**Aim of the exercise**
Please give every line of text from the records below as a numbered list, skipping blank lines and leaving the pictures out of your answer.
Segment Start: Provided records
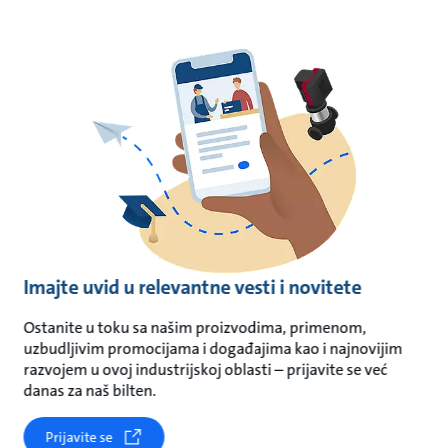
Imajte uvid u relevantne vesti i novitete
Ostanite u toku sa našim proizvodima, primenom,
uzbudljivim promocijama i događajima kao i najnovijim
razvojem u ovoj industrijskoj oblasti – prijavite se već
danas za naš bilten.
Prijavite se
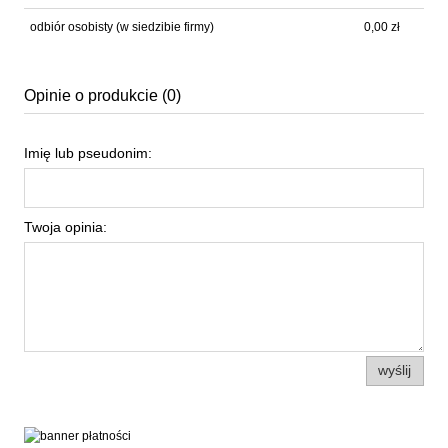
odbiór osobisty
(w siedzibie firmy)
0,00 zł
Opinie o produkcie (0)
Imię lub pseudonim:
Twoja opinia:
wyślij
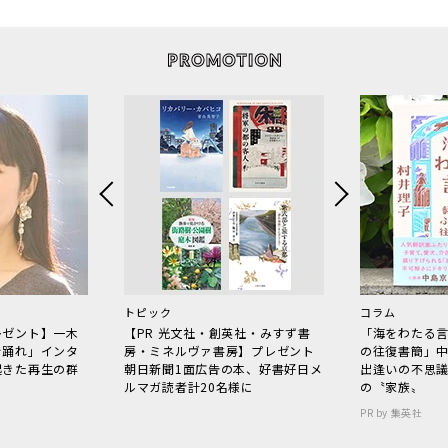
トピック
コラム
レゼント】一木
【PR 光文社・創英社・みすず書
「海をわたる
で踊れ」インタ
房・ミネルヴァ書房】プレゼント
の往復書簡」
起きた再生の群
朝日新聞1面広告の本、好書好日メ
出逢いの不思
ルマガ読者計20名様に
の〝家族〟
PR by 集英社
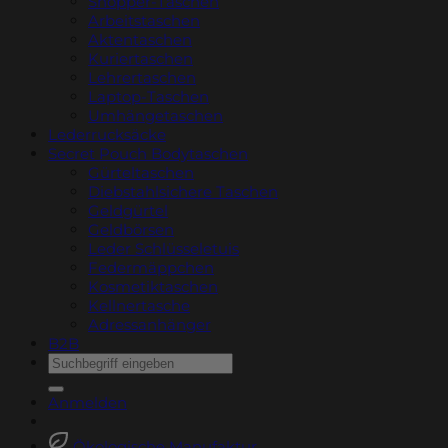
Shopper-Taschen
Arbeitstaschen
Aktentaschen
Kuriertaschen
Lehrertaschen
Laptop-Taschen
Umhängetaschen
Lederrucksäcke
Secret Pouch Bodytaschen
Gürteltaschen
Diebstahlsichere Taschen
Geldgürtel
Geldbörsen
Leder Schlüsseletuis
Federmäppchen
Kosmetiktaschen
Kellnertasche
Adressanhänger
B2B
Suchen
nach:
Anmelden
Ökologische Manufaktur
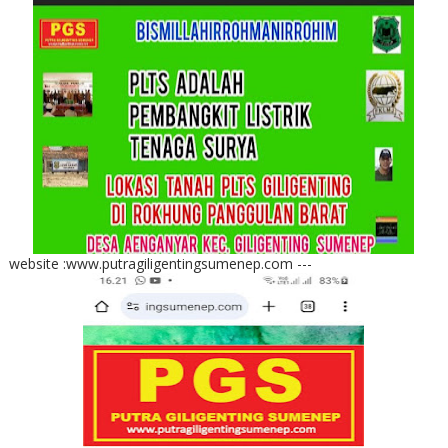
website :www.putragiligentingsumenep.com ---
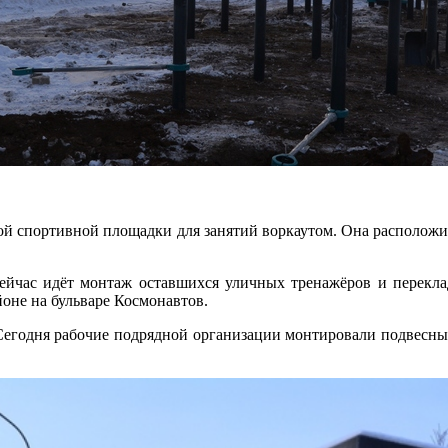
ной спортивной площадки для занятий воркаутом. Она расположи
ейчас идёт монтаж оставшихся уличных тренажёров и переклад
оне на бульваре Космонавтов.
Сегодня рабочие подрядной организации монтировали подвесны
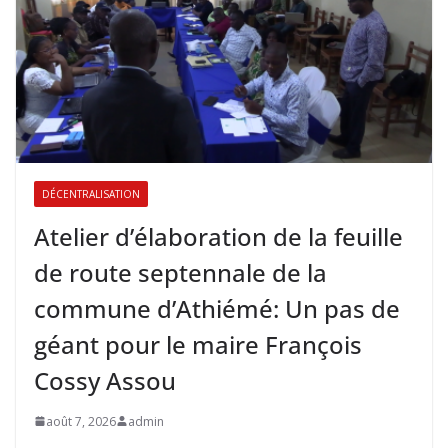
DÉCENTRALISATION
Atelier d’élaboration de la feuille
de route septennale de la
commune d’Athiémé: Un pas de
géant pour le maire François
Cossy Assou
août 7, 2026
admin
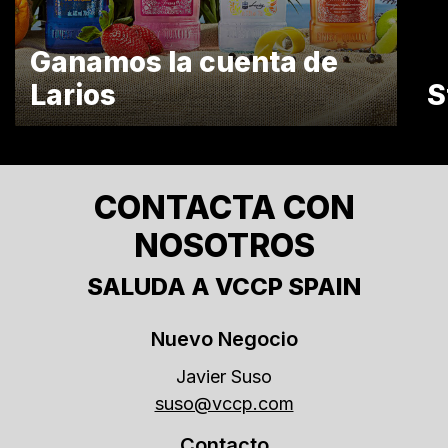
Ganamos la cuenta de
Larios
S
CONTACTA CON
NOSOTROS
SALUDA A VCCP SPAIN
Nuevo Negocio
Javier Suso
suso@vccp.com
Contacto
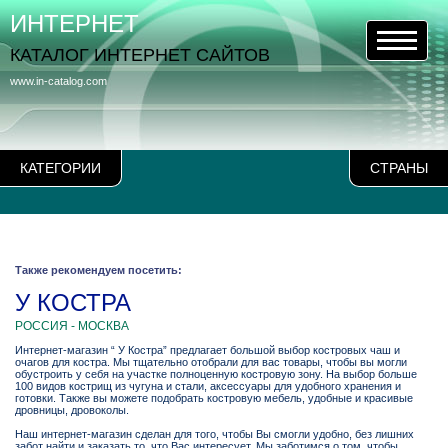
ИНТЕРНЕТ
КАТАЛОГ ИНТЕРНЕТ САЙТОВ
www.in-catalog.com
КАТЕГОРИИ
СТРАНЫ
Также рекомендуем посетить:
У КОСТРА
РОССИЯ - МОСКВА
Интернет-магазин “ У Костра” предлагает большой выбор костровых чаш и
очагов для костра. Мы тщательно отобрали для вас товары, чтобы вы могли
обустроить у себя на участке полноценную костровую зону. На выбор больше
100 видов кострищ из чугуна и стали, аксессуары для удобного хранения и
готовки. Также вы можете подобрать костровую мебель, удобные и красивые
дровницы, дровоколы.
Наш интернет-магазин сделан для того, чтобы Вы смогли удобно, без лишних
забот найти и заказать то, что Вас интересует. Мы заботимся о том, чтобы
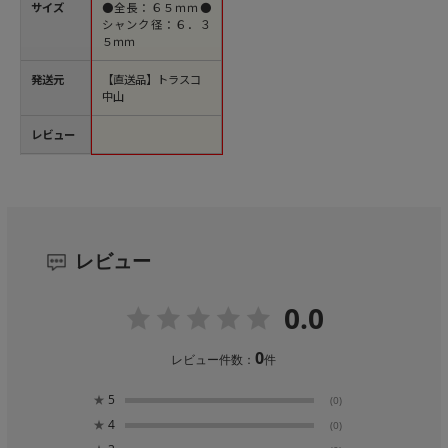
サイズ
●全長：６５ｍｍ●
シャンク径：６．３
５ｍｍ
発送元
【直送品】トラスコ
中山
レビュー
レビュー
0.0
0
レビュー件数：
件
★
5
(0)
★
4
(0)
Segment End: Provided records
**Written solution**
1. Imajte uvid u relevantne vesti i novitete
2. Ostanite u toku sa našim proizvodima, primenom,
3. uzbudljivim promocijama i događajima kao i najnovijim
4. razvojem u ovoj industrijskoj oblasti – prijavite se već
5. danas za naš bilten.
6. Prijavite se
7. odbiór osobisty
8. (w siedzibie firmy)
9. 0,00 zł
10. Opinie o produkcie (0)
11. Imię lub pseudonim:
12. Twoja opinia:
13. wyślij
14. トピック
15. コラム
16. レゼント】一木
17. 【PR 光文社・創英社・みすず書
18. 「海をわたる
19. で踊れ」インタ
20. 房・ミネルヴァ書房】プレゼント
21. の往復書簡」
22. 起きた再生の群
23. 朝日新聞1面広告の本、好書好日メ
24. 出逢いの不思
25. ルマガ読者計20名様に
26. の〝家族〟
27. PR by 集英社
28. Shopper-Taschen
29. Arbeitstaschen
30. Aktentaschen
31. Kuriertaschen
32. Lehrertaschen
33. Laptop-Taschen
34. Umhängetaschen
35. Lederrucksäcke
36. Secret Pouch Bodytaschen
37. Gürteltaschen
38. Diebstahlsichere Taschen
39. Geldgürtel
40. Geldbörsen
41. Leder Schlüsseletuis
42. Federmäppchen
43. Kosmetiktaschen
44. Kellnertasche
45. Adressanhänger
46. B2B
47. Suchen
48. nach:
49. Anmelden
50. Ökologische Manufaktur
51. website :www.putragiligentingsumenep.com ---
52. ной спортивной площадки для занятий воркаутом. Она расположи
53. ейчас идёт монтаж оставшихся уличных тренажёров и переклад
54. оне на бульваре Космонавтов.
55. Сегодня рабочие подрядной организации монтировали подвесны
56. DÉCENTRALISATION
57. Atelier d’élaboration de la feuille
58. de route septennale de la
59. commune d’Athiémé: Un pas de
60. géant pour le maire François
61. Cossy Assou
62. août 7, 2026
63. admin
64. Ganamos la cuenta de
65. Larios
66. S
67. CONTACTA CON
68. NOSOTROS
69. SALUDA A VCCP SPAIN
70. Nuevo Negocio
71. Javier Suso
72. suso@vccp.com
73. Contacto
74. ИНТЕРНЕТ
75. КАТАЛОГ ИНТЕРНЕТ САЙТОВ
76. www.in-catalog.com
77. КАТЕГОРИИ
78. СТРАНЫ
79. Также рекомендуем посетить:
80. У КОСТРА
81. РОССИЯ - МОСКВА
82. Интернет-магазин “ У Костра” предлагает большой выбор костровых чаш и
83. очагов для костра. Мы тщательно отобрали для вас товары, чтобы вы могли
84. обустроить у себя на участке полноценную костровую зону. На выбор больше
85. 100 видов кострищ из чугуна и стали, аксессуары для удобного хранения и
86. готовки. Также вы можете подобрать костровую мебель, удобные и красивые
87. дровницы, дровоколы.
88. Наш интернет-магазин сделан для того, чтобы Вы смогли удобно, без лишних
89. забот найти и заказать то, что Вас интересует. Мы заботимся о том, чтобы
90. サイズ
91. ●全長：６５ｍｍ●
92. シャンク径：６．３
93. ５ｍｍ
94. 発送元
95. 【直送品】トラスコ
96. 中山
97. レビュー
98. レビュー
99. 0.0
100. 0
101. レビュー件数：
102. 件
103. ★
104. 5
105. (0)
106. ★
107. 4
108. (0)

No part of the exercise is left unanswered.